---- Extracted information

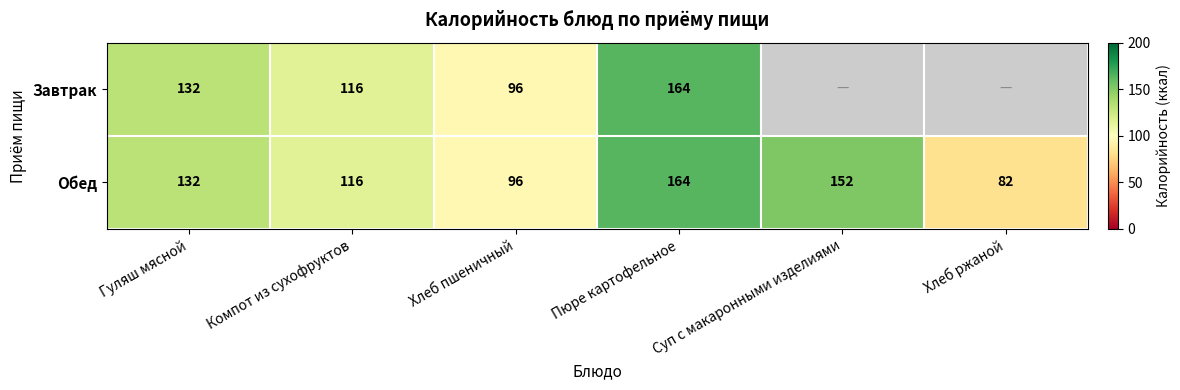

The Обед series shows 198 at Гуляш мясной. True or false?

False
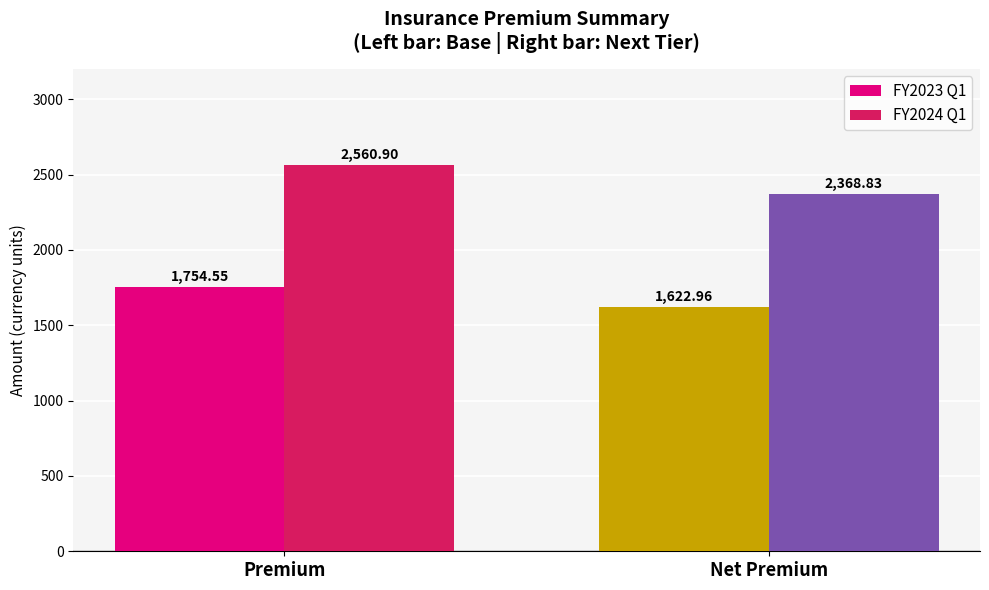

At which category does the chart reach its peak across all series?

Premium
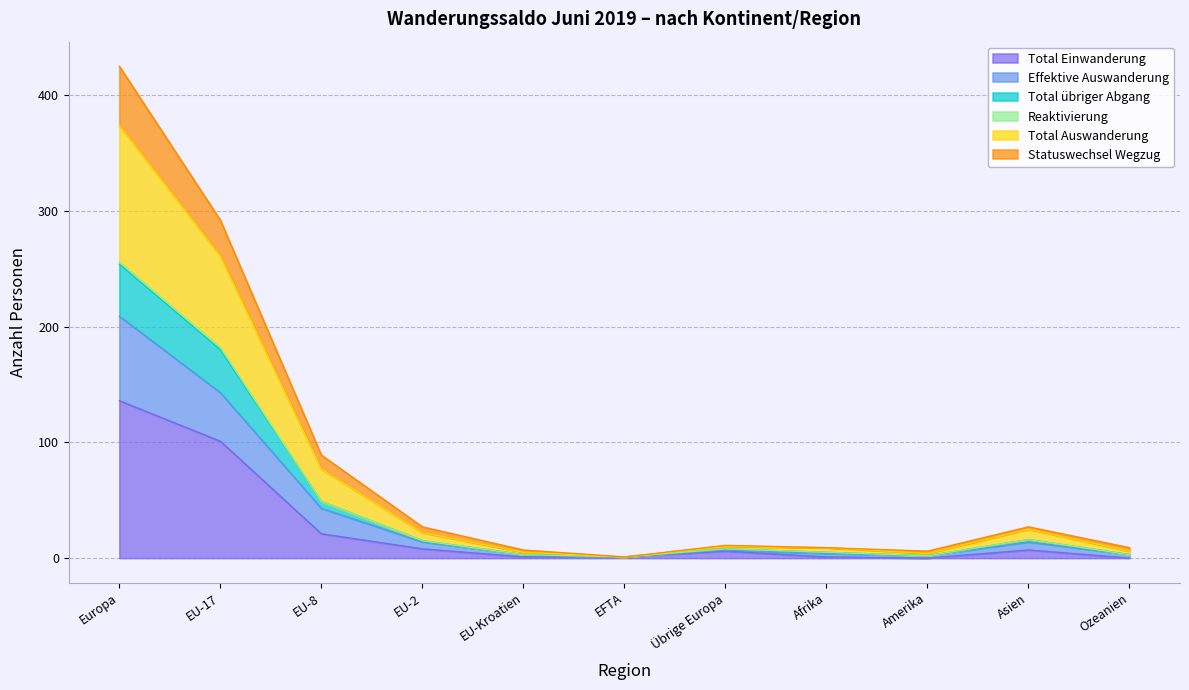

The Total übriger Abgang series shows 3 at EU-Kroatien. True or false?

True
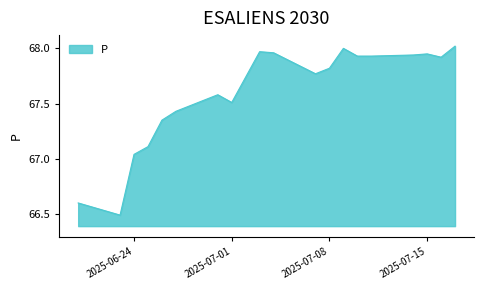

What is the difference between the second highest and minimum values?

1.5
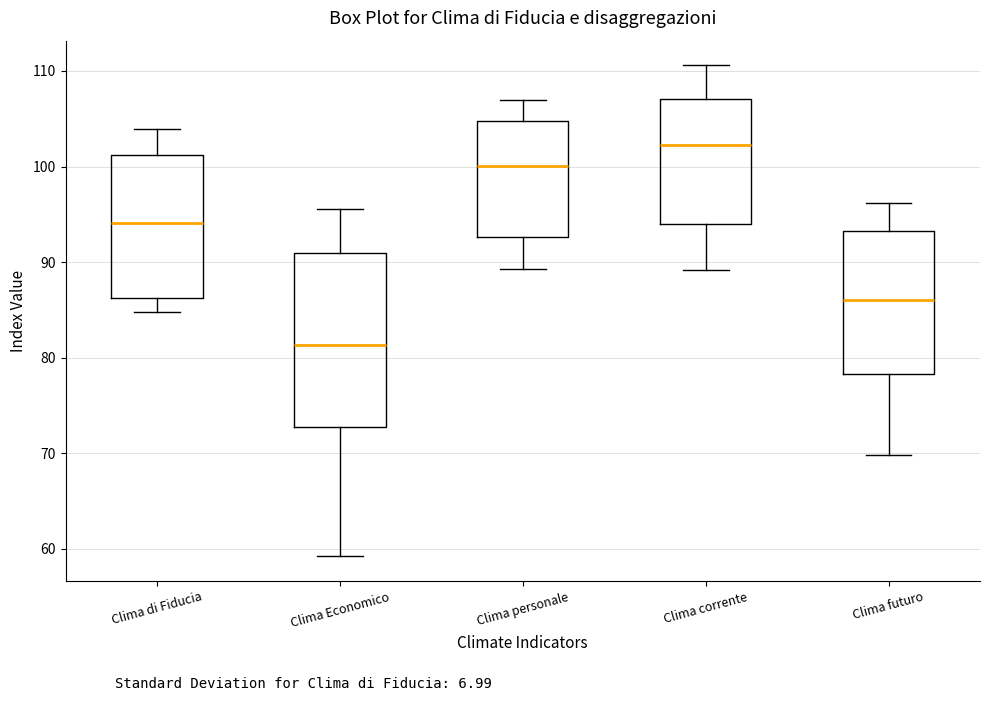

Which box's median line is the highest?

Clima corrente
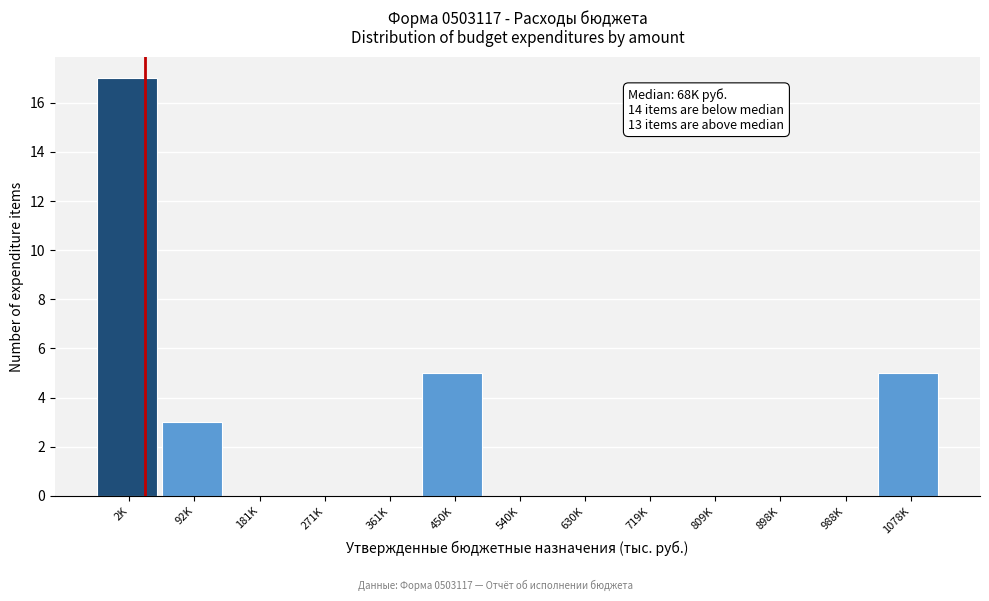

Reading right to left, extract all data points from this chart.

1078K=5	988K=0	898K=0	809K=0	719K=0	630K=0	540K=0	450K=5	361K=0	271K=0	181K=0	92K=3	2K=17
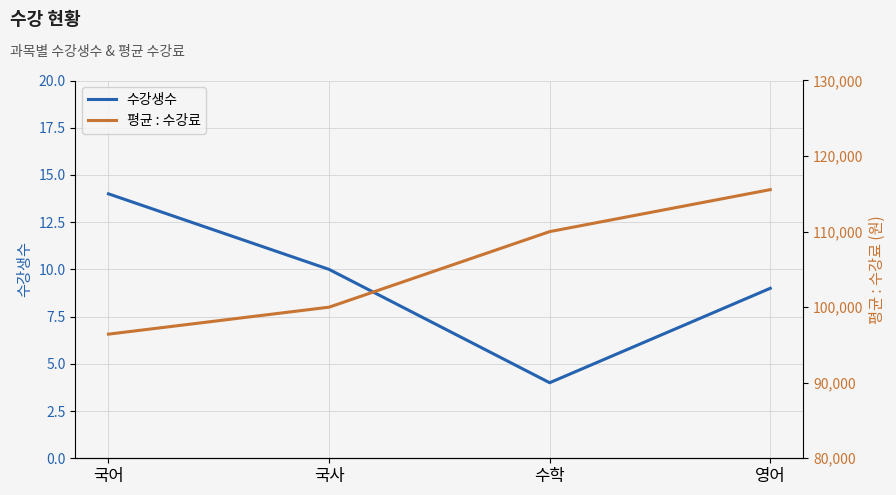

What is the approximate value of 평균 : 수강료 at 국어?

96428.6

--------

Task goal => Update the items above by replacing "series" with "data series" wherever it occurs, and keep every other word the same. Leave the pictures out.

Solution for this task =>
The Обед data series shows 198 at Гуляш мясной. True or false?

False

At which category does the chart reach its peak across all data series?

Premium

The Total übriger Abgang data series shows 3 at EU-Kroatien. True or false?

True

What is the difference between the second highest and minimum values?

1.5

Which box's median line is the highest?

Clima corrente

Reading right to left, extract all data points from this chart.

1078K=5	988K=0	898K=0	809K=0	719K=0	630K=0	540K=0	450K=5	361K=0	271K=0	181K=0	92K=3	2K=17

What is the approximate value of 평균 : 수강료 at 국어?

96428.6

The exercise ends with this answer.